Court denies Furniture Brands' claim to millions in Byrd funds
Thomas Russell -- Furniture Today, November 16, 2011
WASHINGTON - The U.S. Court of International Trade has denied Furniture Brands International's claim to nearly $25 million in duties tied to Chinese-made bedroom furniture.
A Furniture Brands official said last week that the company is appealing the decision in the U.S. Court of Appeals here.
The U.S. government distributes the funds under the Continued Dumping and Subsidy Offset Act. Otherwise known as the Byrd Amendment, this allowed supporters of antidumping petitions to collect duties assigned to foreign producers and paid by importers of record of products including Chinese bedroom furniture.
The Byrd Amendment has been repealed by Congress, but duties on imports made before October 2007 can still be distributed to petitioners. The petitioners typically are U.S. manufacturers that have been injured by unfairly priced imports.
In the wood bedroom case, some U.S. manufacturers that did not support the bedroom furniture petition - including Furniture Brands, Ashley, Ethan Allen, Standard and Kimball - also are seeking a share of the duties. The Furniture Brands case is the first one the Court of International Trade has ruled on.
U.S. Customs and Border Protection, which distributes the CDSOA funds each year, is holding back more than $150 million in duties until the litigation is resolved, according to distribution reports.
In previous court filings, Furniture Brands has said it is owed about $25 million of this amount. It argued that it should receive these funds because like the petitioners, it too had lost sales to low-cost imports.
FBI also claimed that the law saying that only petitioners that supported the antidumping initiative could collect CDSOA monies is a constitutional violation of its right to free speech. That also is one of the bases of its appeal, which was filed Nov. 4.
"Under the Byrd Amendment the government is rewarding certain companies in our industry who agreed with the government's proposed policy and punishing others for expressing a different opinion," said Jon Botsford, senior vice president and general counsel of Furniture Brands. "The ‘supporting' companies have already received rewards in excess of $125 million from the government for qualifying investments made in their U.S. manufacturing operations, despite the fact that most of them also import products from Asia."
He said of the government's policy, "Not only is it unconstitutional, but it is also unfair and kills U.S. manufacturing jobs."
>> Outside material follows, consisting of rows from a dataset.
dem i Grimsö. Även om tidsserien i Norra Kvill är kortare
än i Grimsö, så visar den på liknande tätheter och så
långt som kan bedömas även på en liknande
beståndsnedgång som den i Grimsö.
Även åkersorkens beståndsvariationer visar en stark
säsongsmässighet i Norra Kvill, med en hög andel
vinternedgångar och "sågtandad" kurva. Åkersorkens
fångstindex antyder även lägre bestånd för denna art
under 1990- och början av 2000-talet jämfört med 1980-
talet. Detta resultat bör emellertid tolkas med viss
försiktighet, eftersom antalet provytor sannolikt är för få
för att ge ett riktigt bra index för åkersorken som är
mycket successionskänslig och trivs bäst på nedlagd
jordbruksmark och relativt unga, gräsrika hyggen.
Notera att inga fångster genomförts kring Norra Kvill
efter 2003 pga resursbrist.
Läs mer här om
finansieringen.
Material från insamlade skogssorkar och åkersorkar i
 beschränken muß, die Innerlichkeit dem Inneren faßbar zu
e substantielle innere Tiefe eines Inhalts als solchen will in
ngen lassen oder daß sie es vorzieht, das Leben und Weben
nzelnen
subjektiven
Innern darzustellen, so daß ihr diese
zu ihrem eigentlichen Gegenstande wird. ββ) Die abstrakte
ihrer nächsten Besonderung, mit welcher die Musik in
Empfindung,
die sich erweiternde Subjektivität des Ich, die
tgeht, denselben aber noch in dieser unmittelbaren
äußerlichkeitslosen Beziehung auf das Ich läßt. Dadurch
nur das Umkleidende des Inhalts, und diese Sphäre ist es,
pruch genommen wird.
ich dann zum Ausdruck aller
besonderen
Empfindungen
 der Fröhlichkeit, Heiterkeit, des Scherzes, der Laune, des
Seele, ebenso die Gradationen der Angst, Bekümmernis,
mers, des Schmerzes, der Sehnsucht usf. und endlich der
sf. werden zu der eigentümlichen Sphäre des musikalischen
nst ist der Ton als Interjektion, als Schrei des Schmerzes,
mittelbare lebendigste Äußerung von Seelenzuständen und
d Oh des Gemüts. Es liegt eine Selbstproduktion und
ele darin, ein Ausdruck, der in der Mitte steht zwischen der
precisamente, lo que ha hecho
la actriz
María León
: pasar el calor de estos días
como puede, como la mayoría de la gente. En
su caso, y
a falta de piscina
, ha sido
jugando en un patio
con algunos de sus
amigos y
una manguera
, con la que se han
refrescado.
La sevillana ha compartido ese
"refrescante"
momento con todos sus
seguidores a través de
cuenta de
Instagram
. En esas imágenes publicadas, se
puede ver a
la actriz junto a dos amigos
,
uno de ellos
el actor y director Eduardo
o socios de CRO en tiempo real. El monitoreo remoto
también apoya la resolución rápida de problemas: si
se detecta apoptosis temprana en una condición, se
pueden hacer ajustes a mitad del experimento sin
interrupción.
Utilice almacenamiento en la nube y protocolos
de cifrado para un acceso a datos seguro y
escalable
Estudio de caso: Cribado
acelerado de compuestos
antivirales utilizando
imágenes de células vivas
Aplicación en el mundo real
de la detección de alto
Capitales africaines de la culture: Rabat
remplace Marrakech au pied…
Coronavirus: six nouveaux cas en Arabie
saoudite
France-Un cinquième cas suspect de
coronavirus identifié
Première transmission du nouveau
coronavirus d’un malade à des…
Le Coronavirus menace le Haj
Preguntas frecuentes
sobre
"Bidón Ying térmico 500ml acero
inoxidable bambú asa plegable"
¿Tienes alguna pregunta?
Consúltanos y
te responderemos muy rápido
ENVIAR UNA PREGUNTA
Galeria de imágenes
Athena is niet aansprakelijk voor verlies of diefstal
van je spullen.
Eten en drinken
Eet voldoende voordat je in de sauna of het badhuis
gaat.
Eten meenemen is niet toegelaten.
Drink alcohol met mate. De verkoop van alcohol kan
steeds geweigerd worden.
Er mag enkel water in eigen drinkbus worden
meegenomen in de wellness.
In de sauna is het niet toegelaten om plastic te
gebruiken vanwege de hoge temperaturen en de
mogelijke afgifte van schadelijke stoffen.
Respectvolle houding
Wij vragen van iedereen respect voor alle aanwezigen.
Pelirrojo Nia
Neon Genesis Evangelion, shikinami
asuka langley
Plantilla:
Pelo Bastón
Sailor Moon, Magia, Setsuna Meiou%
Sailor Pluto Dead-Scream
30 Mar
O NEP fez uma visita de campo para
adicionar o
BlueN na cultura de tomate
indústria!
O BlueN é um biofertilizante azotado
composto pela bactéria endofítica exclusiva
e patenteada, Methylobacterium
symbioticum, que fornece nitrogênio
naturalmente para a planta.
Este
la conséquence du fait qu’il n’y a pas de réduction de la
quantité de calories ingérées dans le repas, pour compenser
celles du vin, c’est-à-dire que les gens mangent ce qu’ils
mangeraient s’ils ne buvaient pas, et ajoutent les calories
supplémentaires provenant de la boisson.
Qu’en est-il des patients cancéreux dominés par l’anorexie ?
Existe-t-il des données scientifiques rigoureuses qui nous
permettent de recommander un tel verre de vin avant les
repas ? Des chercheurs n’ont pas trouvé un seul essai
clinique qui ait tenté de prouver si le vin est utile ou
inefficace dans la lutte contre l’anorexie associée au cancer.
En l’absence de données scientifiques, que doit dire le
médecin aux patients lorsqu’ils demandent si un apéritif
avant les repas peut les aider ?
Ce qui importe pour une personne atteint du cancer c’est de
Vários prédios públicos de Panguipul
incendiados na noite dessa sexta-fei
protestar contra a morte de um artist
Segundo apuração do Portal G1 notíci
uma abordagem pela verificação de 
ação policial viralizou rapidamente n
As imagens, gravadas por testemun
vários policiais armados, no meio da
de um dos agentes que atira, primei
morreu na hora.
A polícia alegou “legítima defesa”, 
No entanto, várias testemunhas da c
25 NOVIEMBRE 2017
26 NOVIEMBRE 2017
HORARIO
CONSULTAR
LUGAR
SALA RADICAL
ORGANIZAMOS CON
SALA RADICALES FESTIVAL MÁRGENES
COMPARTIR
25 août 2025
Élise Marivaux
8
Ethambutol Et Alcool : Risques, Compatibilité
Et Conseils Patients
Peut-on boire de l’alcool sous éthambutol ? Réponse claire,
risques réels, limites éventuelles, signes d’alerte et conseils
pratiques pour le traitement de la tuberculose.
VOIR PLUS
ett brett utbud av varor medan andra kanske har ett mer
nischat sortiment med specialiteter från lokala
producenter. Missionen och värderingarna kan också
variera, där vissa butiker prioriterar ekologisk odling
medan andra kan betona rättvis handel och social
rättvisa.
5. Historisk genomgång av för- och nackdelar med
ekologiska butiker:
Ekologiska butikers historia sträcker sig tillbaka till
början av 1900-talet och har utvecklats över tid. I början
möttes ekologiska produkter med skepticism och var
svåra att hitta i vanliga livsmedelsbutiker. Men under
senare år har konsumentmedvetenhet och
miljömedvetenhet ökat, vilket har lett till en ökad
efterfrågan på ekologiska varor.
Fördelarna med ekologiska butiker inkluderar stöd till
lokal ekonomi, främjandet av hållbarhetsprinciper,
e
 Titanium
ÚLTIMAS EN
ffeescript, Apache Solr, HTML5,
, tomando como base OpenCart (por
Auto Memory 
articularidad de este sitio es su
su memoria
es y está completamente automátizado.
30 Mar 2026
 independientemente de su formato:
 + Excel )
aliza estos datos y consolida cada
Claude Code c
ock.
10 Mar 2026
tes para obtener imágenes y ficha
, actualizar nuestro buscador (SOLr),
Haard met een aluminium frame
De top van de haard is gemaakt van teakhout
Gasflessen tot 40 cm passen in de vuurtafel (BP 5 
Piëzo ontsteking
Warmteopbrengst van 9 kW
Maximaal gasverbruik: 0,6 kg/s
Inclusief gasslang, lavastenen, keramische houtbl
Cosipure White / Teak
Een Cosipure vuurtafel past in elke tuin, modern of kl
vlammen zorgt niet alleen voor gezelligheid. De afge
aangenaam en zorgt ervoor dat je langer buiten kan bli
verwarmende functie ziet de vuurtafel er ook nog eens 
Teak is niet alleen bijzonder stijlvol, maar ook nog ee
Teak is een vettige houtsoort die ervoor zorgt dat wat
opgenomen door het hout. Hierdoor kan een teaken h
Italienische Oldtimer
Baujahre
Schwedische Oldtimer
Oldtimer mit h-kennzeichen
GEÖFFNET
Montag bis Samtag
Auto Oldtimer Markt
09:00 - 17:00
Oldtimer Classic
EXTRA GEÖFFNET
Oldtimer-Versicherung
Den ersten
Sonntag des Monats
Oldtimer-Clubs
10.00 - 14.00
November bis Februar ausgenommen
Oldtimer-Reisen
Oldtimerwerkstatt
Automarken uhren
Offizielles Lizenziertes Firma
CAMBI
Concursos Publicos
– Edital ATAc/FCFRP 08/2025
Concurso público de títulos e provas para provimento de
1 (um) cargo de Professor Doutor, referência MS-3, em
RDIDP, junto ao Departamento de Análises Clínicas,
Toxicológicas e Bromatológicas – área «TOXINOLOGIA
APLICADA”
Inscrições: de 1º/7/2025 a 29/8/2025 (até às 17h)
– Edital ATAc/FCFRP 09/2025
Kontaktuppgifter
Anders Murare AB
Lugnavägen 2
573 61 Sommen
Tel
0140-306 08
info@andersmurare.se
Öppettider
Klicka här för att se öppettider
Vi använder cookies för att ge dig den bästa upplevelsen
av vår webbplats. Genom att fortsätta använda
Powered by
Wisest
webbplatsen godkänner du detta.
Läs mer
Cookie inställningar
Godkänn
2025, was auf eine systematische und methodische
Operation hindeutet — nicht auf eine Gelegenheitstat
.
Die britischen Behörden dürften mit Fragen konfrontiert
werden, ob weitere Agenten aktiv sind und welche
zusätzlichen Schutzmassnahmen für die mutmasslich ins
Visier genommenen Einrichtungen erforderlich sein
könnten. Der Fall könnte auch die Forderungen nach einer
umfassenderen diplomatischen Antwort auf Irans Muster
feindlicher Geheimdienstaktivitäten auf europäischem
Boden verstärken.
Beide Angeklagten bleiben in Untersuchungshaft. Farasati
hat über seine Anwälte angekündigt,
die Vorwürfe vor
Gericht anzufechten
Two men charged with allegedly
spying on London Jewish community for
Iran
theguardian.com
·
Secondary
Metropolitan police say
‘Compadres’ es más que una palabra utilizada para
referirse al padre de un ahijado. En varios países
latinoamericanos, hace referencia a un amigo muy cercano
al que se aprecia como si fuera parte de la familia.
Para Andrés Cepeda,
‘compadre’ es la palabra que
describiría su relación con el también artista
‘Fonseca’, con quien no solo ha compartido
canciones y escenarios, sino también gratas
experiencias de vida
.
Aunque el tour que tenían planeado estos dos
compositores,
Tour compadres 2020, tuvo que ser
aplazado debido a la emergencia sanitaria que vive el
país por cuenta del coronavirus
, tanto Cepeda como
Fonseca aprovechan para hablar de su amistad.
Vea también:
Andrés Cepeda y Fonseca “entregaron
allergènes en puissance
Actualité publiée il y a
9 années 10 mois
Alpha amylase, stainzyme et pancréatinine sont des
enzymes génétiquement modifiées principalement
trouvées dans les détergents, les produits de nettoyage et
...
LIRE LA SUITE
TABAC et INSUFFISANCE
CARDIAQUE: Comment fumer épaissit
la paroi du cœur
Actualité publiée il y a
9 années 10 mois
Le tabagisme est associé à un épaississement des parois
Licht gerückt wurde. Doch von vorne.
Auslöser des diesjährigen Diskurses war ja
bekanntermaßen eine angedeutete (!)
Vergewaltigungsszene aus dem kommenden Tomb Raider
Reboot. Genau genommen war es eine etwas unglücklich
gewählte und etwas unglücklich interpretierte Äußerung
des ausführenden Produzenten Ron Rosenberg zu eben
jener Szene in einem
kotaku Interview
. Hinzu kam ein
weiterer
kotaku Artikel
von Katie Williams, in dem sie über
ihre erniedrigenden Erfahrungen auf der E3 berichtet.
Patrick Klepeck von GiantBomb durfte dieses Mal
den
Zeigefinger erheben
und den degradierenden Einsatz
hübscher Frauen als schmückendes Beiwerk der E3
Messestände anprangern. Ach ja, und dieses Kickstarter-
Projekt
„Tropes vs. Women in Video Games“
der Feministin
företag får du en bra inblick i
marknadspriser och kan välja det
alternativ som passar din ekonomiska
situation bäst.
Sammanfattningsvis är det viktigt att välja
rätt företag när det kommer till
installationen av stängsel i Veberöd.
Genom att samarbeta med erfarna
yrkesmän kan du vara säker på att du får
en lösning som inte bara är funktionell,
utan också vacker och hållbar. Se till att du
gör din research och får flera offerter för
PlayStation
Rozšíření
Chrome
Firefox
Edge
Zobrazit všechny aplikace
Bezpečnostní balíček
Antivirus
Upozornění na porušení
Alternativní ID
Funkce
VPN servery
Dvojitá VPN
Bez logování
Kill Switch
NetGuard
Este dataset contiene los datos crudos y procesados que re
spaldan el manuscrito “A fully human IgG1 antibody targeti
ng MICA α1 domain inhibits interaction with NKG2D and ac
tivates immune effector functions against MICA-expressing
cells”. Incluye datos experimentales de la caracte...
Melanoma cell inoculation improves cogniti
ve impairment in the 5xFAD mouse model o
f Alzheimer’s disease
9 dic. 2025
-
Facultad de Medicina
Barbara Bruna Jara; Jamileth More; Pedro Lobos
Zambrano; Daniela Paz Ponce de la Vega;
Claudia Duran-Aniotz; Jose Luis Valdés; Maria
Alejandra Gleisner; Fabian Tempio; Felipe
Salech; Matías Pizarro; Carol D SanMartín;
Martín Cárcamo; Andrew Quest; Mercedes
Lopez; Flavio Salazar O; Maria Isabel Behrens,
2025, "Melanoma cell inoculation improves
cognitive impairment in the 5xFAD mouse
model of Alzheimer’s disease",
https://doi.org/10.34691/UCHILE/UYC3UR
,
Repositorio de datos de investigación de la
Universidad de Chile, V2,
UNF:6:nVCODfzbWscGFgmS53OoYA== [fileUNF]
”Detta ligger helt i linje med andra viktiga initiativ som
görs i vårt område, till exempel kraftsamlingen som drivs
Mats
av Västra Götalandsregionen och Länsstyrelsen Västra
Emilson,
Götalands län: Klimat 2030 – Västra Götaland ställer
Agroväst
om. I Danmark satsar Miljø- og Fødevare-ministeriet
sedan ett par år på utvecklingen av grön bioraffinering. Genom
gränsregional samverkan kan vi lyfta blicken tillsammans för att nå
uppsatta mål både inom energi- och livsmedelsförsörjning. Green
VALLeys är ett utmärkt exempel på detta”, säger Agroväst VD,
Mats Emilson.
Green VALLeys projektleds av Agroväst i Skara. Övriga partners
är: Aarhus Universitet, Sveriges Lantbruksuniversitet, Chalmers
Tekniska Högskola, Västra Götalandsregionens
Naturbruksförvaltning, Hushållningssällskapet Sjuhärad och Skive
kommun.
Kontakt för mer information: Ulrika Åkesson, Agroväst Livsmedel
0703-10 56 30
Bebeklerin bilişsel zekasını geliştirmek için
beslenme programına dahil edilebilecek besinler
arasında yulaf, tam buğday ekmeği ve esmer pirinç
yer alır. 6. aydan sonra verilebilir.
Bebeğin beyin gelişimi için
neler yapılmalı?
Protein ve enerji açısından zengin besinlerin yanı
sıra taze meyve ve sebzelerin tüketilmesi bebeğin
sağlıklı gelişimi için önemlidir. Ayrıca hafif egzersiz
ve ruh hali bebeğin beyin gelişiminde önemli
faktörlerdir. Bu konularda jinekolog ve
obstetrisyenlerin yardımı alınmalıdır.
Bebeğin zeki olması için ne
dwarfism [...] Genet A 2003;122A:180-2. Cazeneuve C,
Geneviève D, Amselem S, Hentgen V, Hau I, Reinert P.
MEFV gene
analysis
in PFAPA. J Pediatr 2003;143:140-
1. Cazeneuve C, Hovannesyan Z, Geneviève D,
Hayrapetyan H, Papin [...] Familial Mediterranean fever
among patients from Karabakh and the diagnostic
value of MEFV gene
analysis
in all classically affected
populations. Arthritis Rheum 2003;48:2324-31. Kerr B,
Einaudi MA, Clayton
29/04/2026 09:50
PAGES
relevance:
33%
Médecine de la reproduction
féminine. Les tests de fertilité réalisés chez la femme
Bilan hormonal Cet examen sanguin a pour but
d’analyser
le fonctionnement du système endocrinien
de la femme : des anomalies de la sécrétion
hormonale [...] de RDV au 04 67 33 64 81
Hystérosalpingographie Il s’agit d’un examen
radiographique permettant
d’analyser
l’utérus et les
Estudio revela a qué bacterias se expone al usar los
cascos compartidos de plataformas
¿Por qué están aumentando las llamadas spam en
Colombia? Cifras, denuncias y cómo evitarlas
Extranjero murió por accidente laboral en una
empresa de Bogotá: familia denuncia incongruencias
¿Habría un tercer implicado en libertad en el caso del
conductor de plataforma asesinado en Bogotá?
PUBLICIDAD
Joe Dorn, an attorney representing the U.S. petitioners in the wood bedroom case, was not available for immediate comment.
FBI had vocally opposed the antidumping petition during a 2004 hearing before the U.S. International Trade Commission.
The Court of International Trade's Oct. 20 decision upheld a February 2009 decision made by the U.S. Court of Appeals in Washington that the CDSOA was constitutional.
The court also denied new claims by Furniture Brands, including one that sought to have the company considered to be in support of the petition because it provided information to the ITC during the 2004 investigation.